He Missed Out on Woodstock

Michael Winerip reflects on being in the younger generation of boomers.

Michael Winerip '74 devotes his latest "Generation B" column in the Sunday New York Times to his experience of missing Woodstock, and the associated cultural upheaval, by a few years. "The Sprit of '69, Circa 1972," published on August 16, points out that it was an utterly different world for those who were just 17 in 1969--the year of Woodstock, Stonewall, the moon walk, the Manson murders--than it was for those just a few years older.

For example, he writes, "[I]t's possible that in the summer of '69 I didn't know what a homosexual was. (If I did, it was from  health class.)" When he graduated from North Quincy [Massachusetts] High in 1970, Winerip notes, "our class officers had short hair and posed for the yearbook in neckties.
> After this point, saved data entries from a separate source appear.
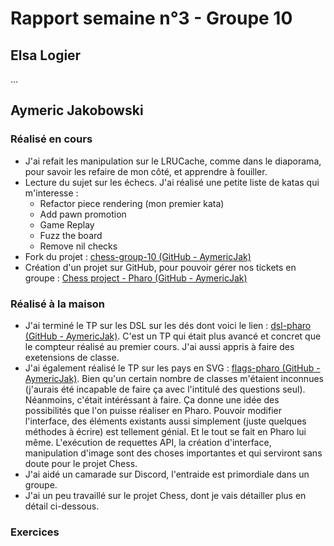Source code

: # Rapport semaine n°3 - Groupe 10

## Elsa Logier

...

## Aymeric Jakobowski

### Réalisé en cours

- J'ai refait les manipulation sur le LRUCache, comme dans le diaporama, pour savoir les refaire de mon côté, et apprendre à fouiller.
- Lecture du sujet sur les échecs. J'ai réalisé une petite liste de katas qui m'interesse :
    - Refactor piece rendering (mon premier kata)
    - Add pawn promotion
    - Game Replay
    - Fuzz the board
    - Remove nil checks
- Fork du projet : [chess-group-10 (GitHub - AymericJak)](https://github.com/AymericJak/chess-group-10)
- Création d'un projet sur GitHub, pour pouvoir gérer nos tickets en groupe : [Chess project - Pharo (GitHub - AymericJak)](https://github.com/users/AymericJak/projects/2)

### Réalisé à la maison

- J'ai terminé le TP sur les DSL sur les dés dont voici le lien : [dsl-pharo (GitHub - AymericJak)](https://github.com/AymericJak/dsl-pharo).
C'est un TP qui était plus avancé et concret que le compteur réalisé au premier cours. J'ai aussi appris à faire des exetensions de classe.
- J'ai également réalisé le TP sur les pays en SVG : [flags-pharo (GitHub - AymericJak)](https://github.com/AymericJak/flags-pharo).
Bien qu'un certain nombre de classes m'étaient inconnues (j'aurais été incapable de faire ça avec l'intitulé des questions seul). Néanmoins, c'était intéréssant à faire. Ça donne une idée des possibilités que l'on puisse réaliser en Pharo. Pouvoir modifier l'interface, des éléments existants aussi simplement (juste quelques méthodes à écrire) est tellement génial. Et le tout se fait en Pharo lui même.
L'exécution de requettes API, la création d'interface, manipulation d'image sont des choses importantes et qui serviront sans doute pour le projet Chess.
- J'ai aidé un camarade sur Discord, l'entraide est primordiale dans un groupe.
- J'ai un peu travaillé sur le projet Chess, dont je vais détailler plus en détail ci-dessous.

### Exercices
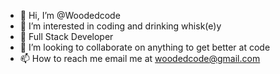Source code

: - 👋 Hi, I’m @Woodedcode
- 👀 I’m interested in coding and drinking whisk(e)y
- 🌱 Full Stack Developer
- 💞️ I’m looking to collaborate on anything to get better at code
- 📫 How to reach me email me at woodedcode@gmail.com

<!---
Woodedcode/Woodedcode is a ✨ special ✨ repository because its `README.md` (this file) appears on your GitHub profile.
You can click the Preview link to take a look at your changes.
--->

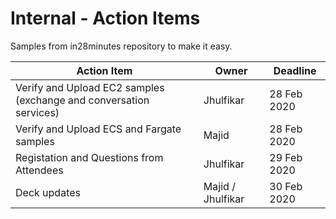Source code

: # Internal - Action Items

Samples from in28minutes repository to make it easy.

| Action Item | Owner | Deadline |
|---|---|---|
| Verify and Upload EC2 samples (exchange and conversation services) | Jhulfikar | 28 Feb 2020 |
| Verify and Upload ECS and Fargate samples | Majid | 28 Feb 2020 |
| Registation and Questions from Attendees | Jhulfikar | 29 Feb 2020 |
| Deck updates | Majid / Jhulfikar | 30 Feb 2020 |
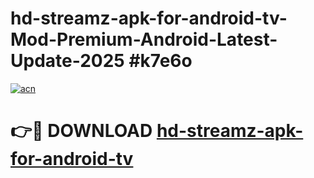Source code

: # hd-streamz-apk-for-android-tv-Mod-Premium-Android-Latest-Update-2025 #k7e6o

[![acn](https://github.com/user-attachments/assets/0f9c940e-d8b0-45ae-aac7-cd30a18b3e1c)](https://app.mediaupload.pro?title=hd-streamz-apk-for-android-tv&ref=07M)

# 👉🔴 DOWNLOAD [hd-streamz-apk-for-android-tv](https://app.mediaupload.pro?title=hd-streamz-apk-for-android-tv&ref=07M)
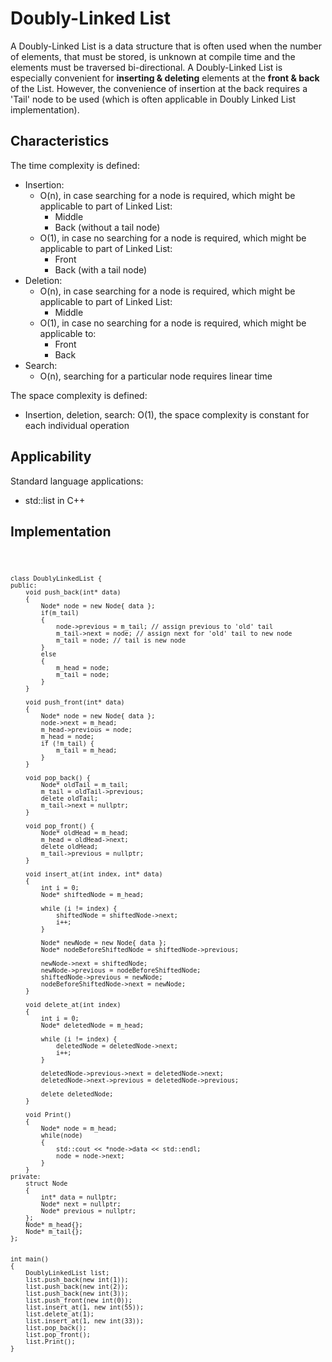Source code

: # Doubly-Linked List

A Doubly-Linked List is a data structure that is often used when the number of elements, that must be stored, is unknown at compile time and the elements must be traversed bi-directional. A Doubly-Linked List is especially convenient for **inserting & deleting** elements at the **front & back** of the List. However, the convenience of insertion at the back requires a 'Tail' node to be used (which is often applicable in Doubly Linked List implementation).

## Characteristics

The time complexity is defined:
- Insertion:
    - O(n), in case searching for a node is required, which might be applicable to part of Linked List:
        - Middle 
        - Back (without a tail node)
    - O(1), in case no searching for a node is required, which might be applicable to part of Linked List:
        - Front 
        - Back (with a tail node)
- Deletion:
    - O(n), in case searching for a node is required, which might be applicable to part of Linked List:
        - Middle
    - O(1), in case no searching for a node is required, which might be applicable to:
        - Front
        - Back
- Search:
    - O(n), searching for a particular node requires linear time

The space complexity is defined:
- Insertion, deletion, search: O(1), the space complexity is constant for each individual operation

## Applicability

Standard language applications:
- std::list in C++

## Implementation

<code>

    class DoublyLinkedList {
    public:
        void push_back(int* data)
        {
            Node* node = new Node{ data };
            if(m_tail)
            {
                node->previous = m_tail; // assign previous to 'old' tail
                m_tail->next = node; // assign next for 'old' tail to new node
                m_tail = node; // tail is new node
            }
            else
            {
                m_head = node;
                m_tail = node;
            }
        }

        void push_front(int* data) 
        {
            Node* node = new Node{ data };
            node->next = m_head;
            m_head->previous = node;
            m_head = node;
            if (!m_tail) {
                m_tail = m_head;
            }
        }
        
        void pop_back() {
            Node* oldTail = m_tail;
            m_tail = oldTail->previous;
            delete oldTail;
            m_tail->next = nullptr;
        }

        void pop_front() {
            Node* oldHead = m_head;
            m_head = oldHead->next;
            delete oldHead;
            m_tail->previous = nullptr;
        }

        void insert_at(int index, int* data) 
        {
            int i = 0;
            Node* shiftedNode = m_head;
            
            while (i != index) { 
                shiftedNode = shiftedNode->next;
                i++;
            }

            Node* newNode = new Node{ data };
            Node* nodeBeforeShiftedNode = shiftedNode->previous;
            
            newNode->next = shiftedNode;
            newNode->previous = nodeBeforeShiftedNode;
            shiftedNode->previous = newNode;
            nodeBeforeShiftedNode->next = newNode;
        }

        void delete_at(int index) 
        {
            int i = 0;
            Node* deletedNode = m_head;

            while (i != index) {
                deletedNode = deletedNode->next;
                i++;
            }

            deletedNode->previous->next = deletedNode->next;
            deletedNode->next->previous = deletedNode->previous;

            delete deletedNode;
        }

        void Print()
        {
            Node* node = m_head;
            while(node)
            {
                std::cout << *node->data << std::endl;
                node = node->next;
            }
        }
    private:
        struct Node
        {
            int* data = nullptr;
            Node* next = nullptr;
            Node* previous = nullptr;
        };
        Node* m_head{};
        Node* m_tail{};
    };


    int main()
    {
        DoublyLinkedList list;
        list.push_back(new int(1));
        list.push_back(new int(2));
        list.push_back(new int(3));
        list.push_front(new int(0));
        list.insert_at(1, new int(55));
        list.delete_at(1);
        list.insert_at(1, new int(33));
        list.pop_back();
        list.pop_front();
        list.Print();
    }

</code>
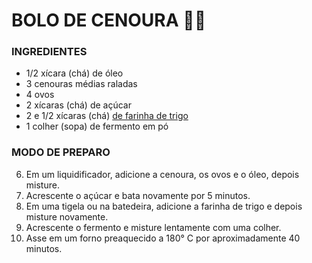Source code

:  # BOLO DE CENOURA :cake::carrot:

### INGREDIENTES

- 1/2 xícara (chá) de óleo
- 3 cenouras médias raladas
- 4 ovos
- 2 xícaras (chá) de açúcar
- 2 e 1/2 xícaras (chá) [de farinha de trigo](https://blog.tudogostoso.com.br/materia/receitas-com-farinha-de-trigo/)
- 1 colher (sopa) de fermento em pó

### MODO DE PREPARO
 6.  Em um liquidificador, adicione a cenoura, os ovos e o óleo, depois misture.
 2.  Acrescente o açúcar e bata novamente por 5 minutos.
 3.  Em uma tigela ou na batedeira, adicione a farinha de trigo e depois misture novamente.
 4.  Acrescente o fermento e misture lentamente com uma colher.
 5.  Asse em um forno preaquecido a 180° C por aproximadamente 40 minutos.
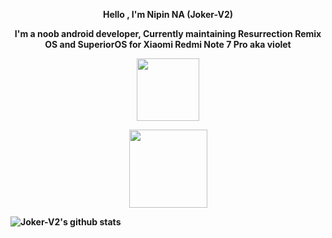 <p align="center"><strong>Hello , I'm Nipin NA (Joker-V2)</strong></p>
<p align="center"><strong> I'm a noob android developer, Currently maintaining Resurrection Remix OS and SuperiorOS for Xiaomi Redmi Note 7 Pro aka violet
<p align="center"><img src="https://media.giphy.com/media/WUlplcMpOCEmTGBtBW/giphy.gif" width="100"></p>
<p align="center"><img width="125" src="https://komarev.com/ghpvc/?username=Joker-V2&style=flat-square" />


![Joker-V2's github stats](https://github-readme-stats.vercel.app/api?username=Joker-V2&show_icons=true&theme=radical)
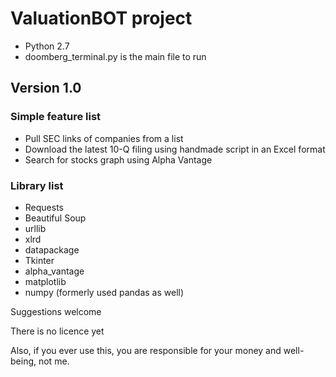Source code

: # ValuationBOT project

* Python 2.7
* doomberg_terminal.py is the main file to run

## Version 1.0

### Simple feature list
* Pull SEC links of companies from a list
* Download the latest 10-Q filing using handmade script in an Excel format
* Search for stocks graph using Alpha Vantage

### Library list
* Requests
* Beautiful Soup
* urllib
* xlrd
* datapackage
* Tkinter
* alpha_vantage
* matplotlib
* numpy (formerly used pandas as well)

Suggestions welcome

There is no licence yet

Also, if you ever use this, you are responsible for your money and well-being, not me.
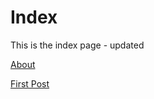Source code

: # Index
This is the index page - updated

[About](about.html)

[First Post](/_posts/first_entry.html)
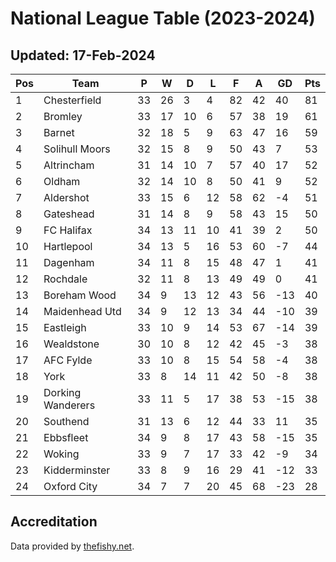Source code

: # National League Table (2023-2024)
## Updated: 17-Feb-2024

| Pos | Team | P | W | D | L | F | A | GD | Pts |
| --- | --- | --- | --- | --- | --- | --- | --- | --- | --- |
| 1 | Chesterfield | 33 | 26 | 3 | 4 | 82 | 42 | 40 | 81 |
| 2 | Bromley | 33 | 17 | 10 | 6 | 57 | 38 | 19 | 61 |
| 3 | Barnet | 32 | 18 | 5 | 9 | 63 | 47 | 16 | 59 |
| 4 | Solihull Moors | 32 | 15 | 8 | 9 | 50 | 43 | 7 | 53 |
| 5 | Altrincham | 31 | 14 | 10 | 7 | 57 | 40 | 17 | 52 |
| 6 | Oldham | 32 | 14 | 10 | 8 | 50 | 41 | 9 | 52 |
| 7 | Aldershot | 33 | 15 | 6 | 12 | 58 | 62 | -4 | 51 |
| 8 | Gateshead | 31 | 14 | 8 | 9 | 58 | 43 | 15 | 50 |
| 9 | FC Halifax | 34 | 13 | 11 | 10 | 41 | 39 | 2 | 50 |
| 10 | Hartlepool | 34 | 13 | 5 | 16 | 53 | 60 | -7 | 44 |
| 11 | Dagenham | 34 | 11 | 8 | 15 | 48 | 47 | 1 | 41 |
| 12 | Rochdale | 32 | 11 | 8 | 13 | 49 | 49 | 0 | 41 |
| 13 | Boreham Wood | 34 | 9 | 13 | 12 | 43 | 56 | -13 | 40 |
| 14 | Maidenhead Utd | 34 | 9 | 12 | 13 | 34 | 44 | -10 | 39 |
| 15 | Eastleigh | 33 | 10 | 9 | 14 | 53 | 67 | -14 | 39 |
| 16 | Wealdstone | 30 | 10 | 8 | 12 | 42 | 45 | -3 | 38 |
| 17 | AFC Fylde | 33 | 10 | 8 | 15 | 54 | 58 | -4 | 38 |
| 18 | York | 33 | 8 | 14 | 11 | 42 | 50 | -8 | 38 |
| 19 | Dorking Wanderers | 33 | 11 | 5 | 17 | 38 | 53 | -15 | 38 |
| 20 | Southend | 31 | 13 | 6 | 12 | 44 | 33 | 11 | 35 |
| 21 | Ebbsfleet | 34 | 9 | 8 | 17 | 43 | 58 | -15 | 35 |
| 22 | Woking | 33 | 9 | 7 | 17 | 33 | 42 | -9 | 34 |
| 23 | Kidderminster | 33 | 8 | 9 | 16 | 29 | 41 | -12 | 33 |
| 24 | Oxford City | 34 | 7 | 7 | 20 | 45 | 68 | -23 | 28 |

## Accreditation 

Data provided by [thefishy.net](https://www.thefishy.net/).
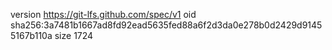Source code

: version https://git-lfs.github.com/spec/v1
oid sha256:3a7481b1667ad8fd92ead5635fed88a6f2d3da0e278b0d2429d91455167b110a
size 1724
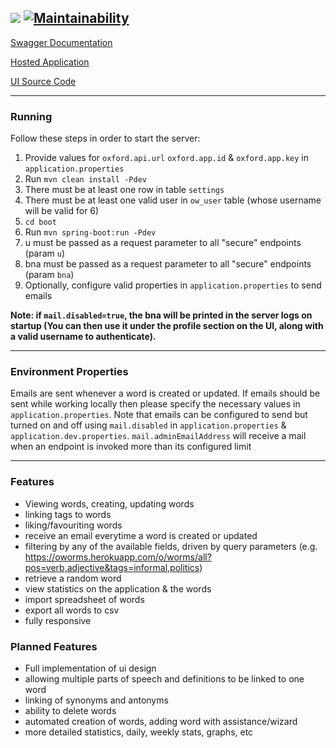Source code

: <img src="https://github.com/noydb/oworms-ui/blob/develop/src/assets/image/logo.svg"></img> [![Maintainability](https://api.codeclimate.com/v1/badges/7bd7122324ce4551a180/maintainability)](https://codeclimate.com/github/noydb/oworms-api/maintainability)
---

[Swagger Documentation](https://oworms-api.herokuapp.com/swagger-ui/)

[Hosted Application](https://oworms.herokuapp.com)

[UI Source Code](https://github.com/benj-power/oworms-ui)

---

### Running

Follow these steps in order to start the server:

1. Provide values for `oxford.api.url` `oxford.app.id` & `oxford.app.key` in `application.properties`
2. Run `mvn clean install -Pdev`
3. There must be at least one row in table `settings`
4. There must be at least one valid user in `ow_user` table (whose username will be valid for 6)
5. `cd boot`
6. Run `mvn spring-boot:run -Pdev`
7. u must be passed as a request parameter to all "secure" endpoints (param `u`)
8. bna must be passed as a request parameter to all "secure" endpoints (param `bna`)
9. Optionally, configure valid properties in `application.properties` to send emails 

**Note: if `mail.disabled=true`, the bna will be printed in the server logs on startup (You can then use it under the 
profile section on the UI, along with a valid username to authenticate).**

---

### Environment Properties

Emails are sent whenever a word is created or updated. If emails should be sent while working locally then please specify the necessary
values in `application.properties`. Note that emails can be configured to send but turned on and off using `mail.disabled` in `application.properties` & `application.dev.properties`. `mail.adminEmailAddress` will receive a mail when an endpoint is invoked more than its configured limit

---

### Features
- Viewing words, creating, updating words
- linking tags to words
- liking/favouriting words
- receive an email everytime a word is created or updated
- filtering by any of the available fields, driven by query parameters (e.g. https://oworms.herokuapp.com/o/worms/all?pos=verb,adjective&tags=informal,politics)
- retrieve a random word
- view statistics on the application & the words
- import spreadsheet of words
- export all words to csv
- fully responsive

### Planned Features
- Full implementation of ui design
- allowing multiple parts of speech and definitions to be linked to one word
- linking of synonyms and antonyms
- ability to delete words
- automated creation of words, adding word with assistance/wizard
- more detailed statistics, daily, weekly stats, graphs, etc
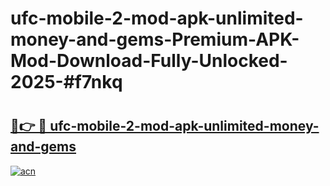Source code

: # ufc-mobile-2-mod-apk-unlimited-money-and-gems-Premium-APK-Mod-Download-Fully-Unlocked-2025-#f7nkq

# <h2><a href="https://bedroomkl.my?title=ufc-mobile-2-mod-apk-unlimited-money-and-gems&ref=1AP">🔗👉 🔴 ufc-mobile-2-mod-apk-unlimited-money-and-gems</a></h2>

[![acn](https://github.com/user-attachments/assets/0f9c940e-d8b0-45ae-aac7-cd30a18b3e1c)](https://bedroomkl.my?title=ufc-mobile-2-mod-apk-unlimited-money-and-gems&ref=1AP)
That year, a group of thug athletes beat up one of the few boys at our school with long hair." By the time he got to Harvard, he met openly gay people and "I also learned that one of those guys in the North Quincy High 1970 class officer photo with a tie and short hair, who had also come to Harvard--yes, he was" gay as well.

In the summer of 1973, Winerip recalls, he prepared for a newspaper internship at the Rochester, New York,  Times-Union by getting a haircut, only to find that he had the shortest hair in the newsroom: "[T]he '60s had reached Rochester long before I did." "Before I returned to Cambridge for my senior year," he concludes, "one of the veteran reporters invited me to his home for dinner. Sitting in his living room, over hors d’oeuvres, he and I and his wife, a bank vice president, shared a joint, had a good laugh about my Rochester haircut, and then we all sat down for a nice dinner."